Love And Other Drugs Review

It’s funny, 3 years ago Judd Apatow said Anne Hathaway turned down the female lead in Knocked Up because ‘She didn’t want people to see a baby come out of her vagina.’ 3 years later and we can now see Hathaway get her kit off multiple times in a film that is far less entertaining, but hey, at least there’s no baby coming out of her vagina.

The film is based around Jamie (Gyllenhaal), a smart underachiever who has dropped out of med school to become a pharmaceutical rep. Whilst hanging around doctors offices trying to sell an alternative to Prozac he meets Maggie (Hathaway), a young woman suffering from Parkinson’s disease who he instantly falls for. The rest of the film looks at their relationship though also deals with a sublplot about the creation of Viagra.

The film is completely torn between whether it wants to be a serious drama or a sex comedy, there is a long montage where Hathaway and Gyllenhaal are travelling from hospital to hospital, trying to find new treatments for Parkinson’s, this is melodramatic, but strong and you can see the film trying to get some emotion across but all this is ruined by having Josh Gad in the movie. Gad is unforgivably out of place. He is like a Jonah Hill type, with far less charm. It’s strange that in a film that has a strong supporting cast with the likes of Oliver Platt and Hank Azaria that the filmmakers even decided to keep the overtly sexual humour in the film. This just goes to prove, you can’t make Superbad for the intellectual crowd.

Despite its weak minor characters the film is still strong in many aspects, the Viagra plot is a fun and original theme (if not a tad pointless as it really doesn’t relate to the situation at all and leads to most of the Josh Gad jokes), the main characters are likeable if not a bit one dimensional seeing as their whole lives just seem to revolve around the medical industry, though Hathaway’s character is apparently an artist but she’s never really working on anything for you to really notice, just paint splattered overalls to get the message across.
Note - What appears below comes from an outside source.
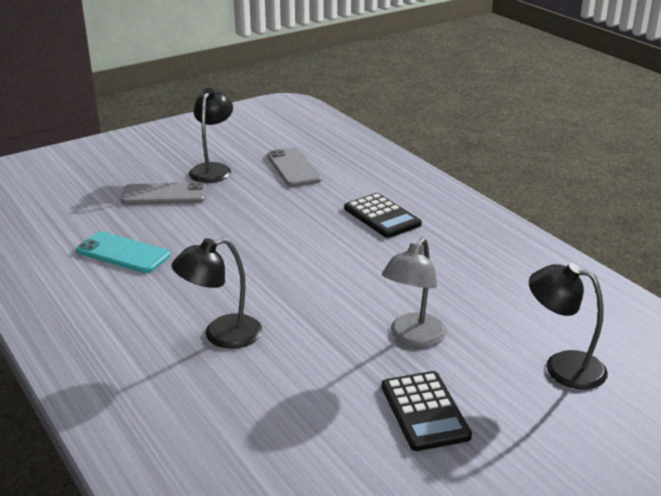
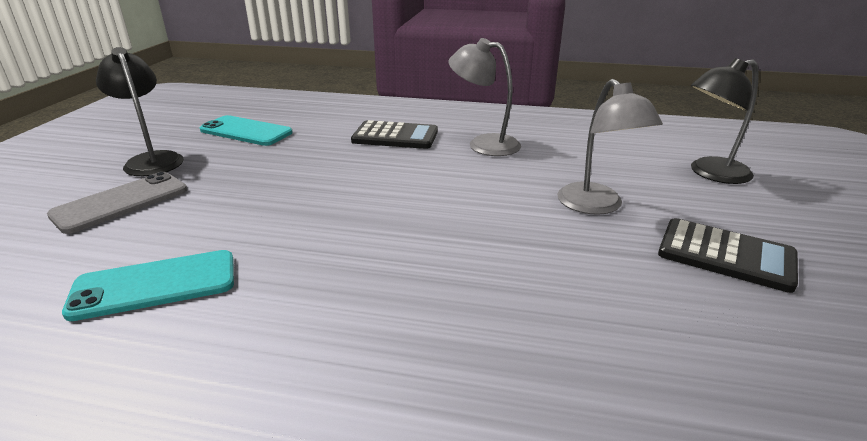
camera: 45 degrees left, 0 degrees up
(221, 335) = (443, 304): black lamp -> none
(293, 168) = (246, 131): grey phone -> turquoise phone
(434, 253) = (484, 144): none -> grey lamp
Yet it is Hathaway who really does save the film from being abysmal, she is far too good a performer for a film like this (and most of the dreck she puts out for that matter), there is a moment when she screams in pain that will echo with every man, woman and child who sees this movie, and just in that one scream, she gives one of the finest performances of the year.

Every year we get a movie like this: A-list stars, good supporting cast, tackles the human condition, has a classy director and comes out around December. This is the Oscar underdog, last year we had three of them with Everybody’s Fine, It’s Complicated and Brothers, films that come out of nowhere, seem to have a lot of prestige around them but soon fizzle away without people having strong memories of them. Love and Other Drugs isn’t a bad movie, it just thinks it’s better than it really is. Then again, you do get to see Anne Hathaway’s boobs multiple times so maybe it’s not all that bad.